Since 1983, Missouri has had a state law preventing abortion coverage in health insurance plans except to prevent the death of the mother.
The state only allows coverage for elective abortions when the insured person purchases an optional rider that requires an additional premium payment.
As Sam Lee, the head of Campaign Life Missouri, tells LifeNews.com, "This measure, of course, protects pro-life health insurance consumers in the state who are not forced to subsidize abortion coverage for other insured individuals in the health care plan."
Despite a legal challenge from abortion advocates, .S. Court of Appeals for the Eighth Circuit upheld the state statute in the 1992 case Coe v. Melahn.
But it may face a greater challenge in the form of the government-run health care bills pending in Congress.
Douglas Johnson, the legislative director for the National Right to Life Committee, explains how.
"H.R. 3200 is clear that the federal standards for health plans (both the explicit standards in the bill, and future standards to be written by the “Health Choices Commissioner”) will preempt any state law preventing the application of any of the requirements of the first division," Johnson explains.

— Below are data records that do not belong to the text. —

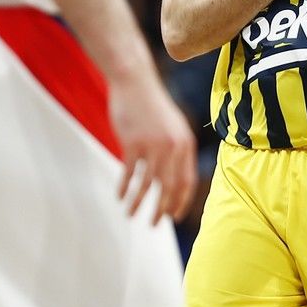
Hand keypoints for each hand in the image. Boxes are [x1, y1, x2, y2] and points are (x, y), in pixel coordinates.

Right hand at [111, 67, 196, 224]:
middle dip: (161, 209)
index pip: (187, 181)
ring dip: (138, 203)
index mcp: (185, 144)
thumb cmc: (152, 105)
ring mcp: (152, 145)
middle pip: (168, 187)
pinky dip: (123, 187)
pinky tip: (119, 197)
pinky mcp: (132, 143)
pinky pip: (128, 172)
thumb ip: (176, 150)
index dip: (180, 201)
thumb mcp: (172, 126)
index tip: (174, 216)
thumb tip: (174, 179)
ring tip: (131, 216)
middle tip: (155, 224)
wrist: (135, 82)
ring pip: (146, 184)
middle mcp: (172, 147)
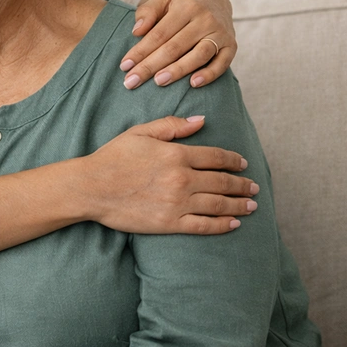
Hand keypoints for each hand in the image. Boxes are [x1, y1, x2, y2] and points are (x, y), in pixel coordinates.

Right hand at [80, 116, 258, 234]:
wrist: (91, 187)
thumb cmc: (113, 157)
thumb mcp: (140, 132)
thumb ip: (172, 126)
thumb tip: (201, 121)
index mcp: (176, 154)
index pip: (216, 157)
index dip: (233, 160)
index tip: (242, 163)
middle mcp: (182, 178)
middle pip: (222, 182)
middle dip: (242, 184)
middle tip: (254, 187)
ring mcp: (177, 203)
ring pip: (219, 205)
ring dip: (239, 205)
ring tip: (252, 205)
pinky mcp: (170, 223)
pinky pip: (204, 225)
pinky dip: (223, 225)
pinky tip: (234, 223)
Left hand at [120, 0, 235, 89]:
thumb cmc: (181, 1)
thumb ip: (148, 11)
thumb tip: (136, 32)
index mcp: (187, 6)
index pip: (159, 34)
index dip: (141, 51)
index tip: (124, 66)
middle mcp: (206, 18)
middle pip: (175, 47)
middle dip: (151, 66)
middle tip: (132, 82)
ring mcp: (221, 32)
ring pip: (198, 55)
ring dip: (178, 71)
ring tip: (158, 82)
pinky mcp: (232, 45)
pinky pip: (222, 63)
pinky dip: (210, 74)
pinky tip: (193, 84)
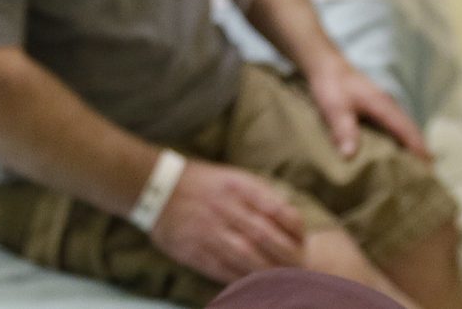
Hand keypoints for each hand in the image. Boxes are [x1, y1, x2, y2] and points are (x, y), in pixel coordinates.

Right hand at [148, 159, 308, 283]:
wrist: (157, 187)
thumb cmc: (203, 183)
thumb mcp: (234, 177)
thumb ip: (261, 195)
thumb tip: (289, 219)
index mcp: (238, 187)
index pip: (276, 209)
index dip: (294, 229)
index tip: (304, 241)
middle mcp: (225, 208)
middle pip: (264, 236)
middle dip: (286, 256)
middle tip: (301, 269)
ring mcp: (209, 230)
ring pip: (245, 256)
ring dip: (268, 271)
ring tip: (284, 281)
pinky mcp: (194, 250)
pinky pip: (222, 268)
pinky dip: (242, 278)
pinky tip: (256, 285)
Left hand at [305, 65, 429, 161]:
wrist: (326, 65)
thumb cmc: (331, 85)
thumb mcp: (334, 108)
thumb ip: (343, 130)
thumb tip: (350, 156)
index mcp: (383, 106)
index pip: (407, 130)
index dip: (418, 148)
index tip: (429, 166)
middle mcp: (389, 106)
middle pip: (411, 129)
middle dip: (421, 150)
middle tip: (428, 173)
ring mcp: (384, 106)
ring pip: (405, 127)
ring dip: (412, 144)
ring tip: (417, 166)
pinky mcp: (378, 107)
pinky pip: (396, 126)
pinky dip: (402, 139)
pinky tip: (397, 150)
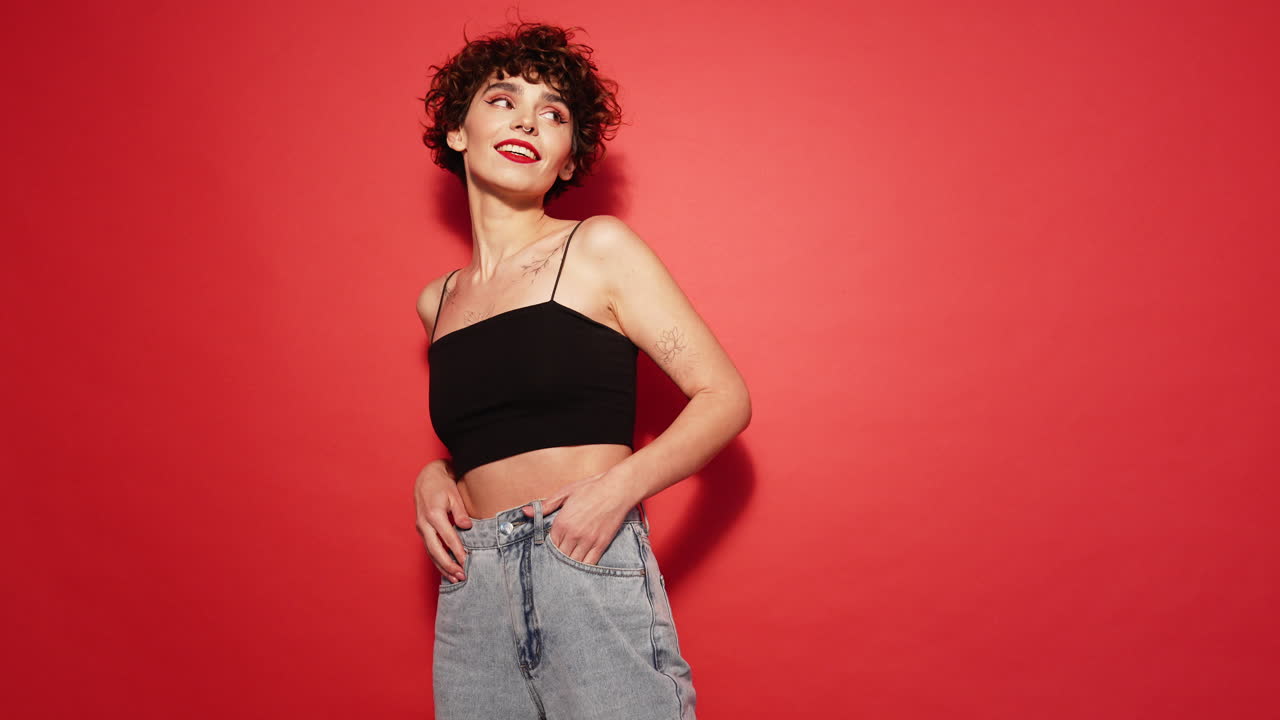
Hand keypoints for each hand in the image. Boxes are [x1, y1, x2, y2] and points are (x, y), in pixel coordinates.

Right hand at [414, 459, 471, 582]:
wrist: (426, 479)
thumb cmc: (442, 486)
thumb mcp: (454, 495)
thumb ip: (460, 512)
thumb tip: (466, 527)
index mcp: (434, 515)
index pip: (447, 537)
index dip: (457, 551)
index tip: (466, 561)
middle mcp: (424, 524)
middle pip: (435, 550)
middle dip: (448, 565)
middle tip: (461, 576)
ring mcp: (421, 529)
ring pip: (431, 553)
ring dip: (442, 567)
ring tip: (455, 579)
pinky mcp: (422, 531)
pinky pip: (429, 549)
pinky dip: (437, 561)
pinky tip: (446, 570)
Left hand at [521, 469, 637, 565]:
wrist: (617, 489)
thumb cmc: (591, 488)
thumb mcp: (566, 493)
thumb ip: (546, 506)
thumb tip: (525, 512)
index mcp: (562, 522)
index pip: (549, 544)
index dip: (548, 549)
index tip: (547, 553)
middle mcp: (573, 534)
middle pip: (560, 555)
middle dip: (557, 560)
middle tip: (554, 566)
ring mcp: (588, 541)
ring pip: (573, 562)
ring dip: (568, 566)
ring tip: (565, 570)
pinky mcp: (601, 544)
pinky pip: (589, 563)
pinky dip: (583, 568)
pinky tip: (579, 571)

The first division is the first 215 pages of the bill.
"This pre-emption provision amounts to a hidden 'Freedom of Choice Act' (FOCA) that could be applied to nullify state limitations on abortion," Johnson says.

The Senate bill also presents concerns as lawmakers in one committee in July voted to include abortions in that version of a national health care plan.
The amendment would require health insurance companies to contract with organizations like Planned Parenthood, the nation's largest abortion business. Insurers would have to cover "essential community providers...that serve predominantly low-income, medically under-served individuals" such as Planned Parenthood.
The Senate HELP Committee also voted down four pro-life amendments, including one from Sen. Tom Coburn of Oklahoma to protect state laws limiting abortions and abortion funding from being nullified by federal law under the health care bill.
As a result, Johnson told LifeNews.com at the time that the Kennedy bill in the Senate "will provide federal funding for abortion on demand, and nullify state laws regulating abortion."
In addition to the Missouri limits on abortion funding, Johnson explains that the Congressional bills can nullify laws "such as parental consent laws, waiting periods, and the like, since these would be regarded as impediments to a federally guaranteed 'essential benefit.'”
For Lee, gutting the Missouri limits on taxpayer-funded of abortion through health care plans would put state residents in the position of paying for the destruction of human life.
“An abortion mandate in the health care reform bill would be devastating to Missouri pro-lifers,” Lee said.

“For over 25 years, Missouri law has protected health insurance consumers so no one is forced to subsidize abortion coverage in health plans. The federal proposal could supersede and completely undo Missouri’s pro-life protection," he added.